Safety experts are calling for seat-belts on motor coaches. The demands come from a coroner's inquest into the deaths of four children killed in a bus crash in New Brunswick.

The accident occurred in April 2001 when a bus carrying 42 students from Massachusetts to a music festival in Halifax went off the road in Sussex, N.B.

One child was sitting on the floor at the time of the accident. Another had her legs draped across the laps of friends, while one of the boys was kneeling on a seat leaning over the back of another seat.




Emile Therien, head of the Canada Safety Council, says seat-belts should be mandatory on tour buses. He stopped short of demanding they be installed in school buses. Therien says an average of one child a year dies in a school bus accident.

Therien says school buses have safety features such as closely-spaced seats with high, padded backs which are intended to compartmentalize passengers.

The department also says lap and shoulder belts are difficult to adjust to safely restrain smaller children.

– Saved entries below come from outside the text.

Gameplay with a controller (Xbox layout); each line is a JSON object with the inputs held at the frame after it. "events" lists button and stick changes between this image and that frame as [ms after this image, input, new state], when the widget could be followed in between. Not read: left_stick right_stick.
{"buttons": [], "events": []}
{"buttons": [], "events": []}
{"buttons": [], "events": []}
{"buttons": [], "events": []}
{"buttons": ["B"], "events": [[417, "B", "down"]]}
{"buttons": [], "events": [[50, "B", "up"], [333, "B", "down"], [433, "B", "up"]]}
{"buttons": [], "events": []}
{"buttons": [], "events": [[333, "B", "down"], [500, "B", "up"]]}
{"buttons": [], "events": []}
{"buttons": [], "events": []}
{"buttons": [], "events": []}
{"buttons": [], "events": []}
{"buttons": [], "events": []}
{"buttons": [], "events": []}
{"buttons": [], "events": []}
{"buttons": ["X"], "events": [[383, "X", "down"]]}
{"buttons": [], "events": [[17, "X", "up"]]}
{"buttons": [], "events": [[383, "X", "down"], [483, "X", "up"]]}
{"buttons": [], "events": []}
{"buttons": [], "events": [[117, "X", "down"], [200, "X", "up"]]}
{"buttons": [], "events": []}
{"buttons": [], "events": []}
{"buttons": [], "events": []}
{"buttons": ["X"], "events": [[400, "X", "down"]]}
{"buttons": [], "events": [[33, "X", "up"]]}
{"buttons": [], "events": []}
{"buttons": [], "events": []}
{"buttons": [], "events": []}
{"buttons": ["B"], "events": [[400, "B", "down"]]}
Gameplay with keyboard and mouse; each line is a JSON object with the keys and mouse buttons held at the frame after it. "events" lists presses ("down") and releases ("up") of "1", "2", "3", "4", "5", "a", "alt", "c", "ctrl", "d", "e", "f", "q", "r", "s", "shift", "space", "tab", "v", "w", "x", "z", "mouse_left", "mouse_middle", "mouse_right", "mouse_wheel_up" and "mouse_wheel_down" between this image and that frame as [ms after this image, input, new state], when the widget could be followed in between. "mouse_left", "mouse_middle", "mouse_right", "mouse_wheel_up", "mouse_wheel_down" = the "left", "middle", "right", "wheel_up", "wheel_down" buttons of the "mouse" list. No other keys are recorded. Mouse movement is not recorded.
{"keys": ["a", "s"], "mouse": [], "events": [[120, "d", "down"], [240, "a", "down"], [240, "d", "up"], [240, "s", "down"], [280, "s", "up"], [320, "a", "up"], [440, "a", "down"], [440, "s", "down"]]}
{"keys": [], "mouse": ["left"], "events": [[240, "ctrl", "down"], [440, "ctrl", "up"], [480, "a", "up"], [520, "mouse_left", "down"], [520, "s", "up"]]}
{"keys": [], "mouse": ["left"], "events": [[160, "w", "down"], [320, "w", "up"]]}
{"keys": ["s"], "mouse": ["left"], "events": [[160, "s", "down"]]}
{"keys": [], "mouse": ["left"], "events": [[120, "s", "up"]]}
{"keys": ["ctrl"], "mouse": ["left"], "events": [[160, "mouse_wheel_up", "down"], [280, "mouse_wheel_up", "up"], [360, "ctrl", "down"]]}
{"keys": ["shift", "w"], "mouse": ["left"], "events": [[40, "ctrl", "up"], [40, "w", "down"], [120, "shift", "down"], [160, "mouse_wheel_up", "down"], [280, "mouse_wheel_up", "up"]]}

Driver qualifications, supervision important

The agency sponsored a discussion in 1999 on seat-belt use on buses. It concluded that several factors are key in safety:

  • driver education and qualifications
  • better and more consistent enforcement re: drivers and equipment
  • supervision on buses
  • student education about bus safety (on and around the bus)

Only New York and New Jersey require seat-belts on school buses weighing over 4,500 kg.

The U.S. National Highway Traffic Safety Administration (NHTSA) says there are very few school bus fatalities — averaging about 11 deaths a year. The NHTSA says seat-belts would provide little, if any, protection.

The school children were not travelling in a school bus but rather a motor coach. The inquest is now looking at the possibility of requiring seat belts on touring buses.

The bus industry has resisted any call for mandatory belts. It argues that the design of a bus body places the passenger's feet approximately 76 cm above the road surface, which protects the person from direct side impact crashes.

Martin Yeh, vice-president of Pacific Coach Lines in British Columbia, says he thinks his buses are safe. Yeh says he doesn't think riders would like seat-belts.

The Canadian Bus Association, which represents 85 per cent of all scheduled bus lines in the country, says the issue of seat-belts is manifold. It says government agencies must first determine why seat belts are needed. Then, an education campaign is needed to tell the public why they need to buckle up.

The CAB is also concerned with several issues:

  • is the bus driver responsible for ensuring all passengers are buckled up?
  • should the bus be stopped if a passenger refuses to buckle up?
  • if a passenger is injured because of the seat-belt, will the bus company be held liable?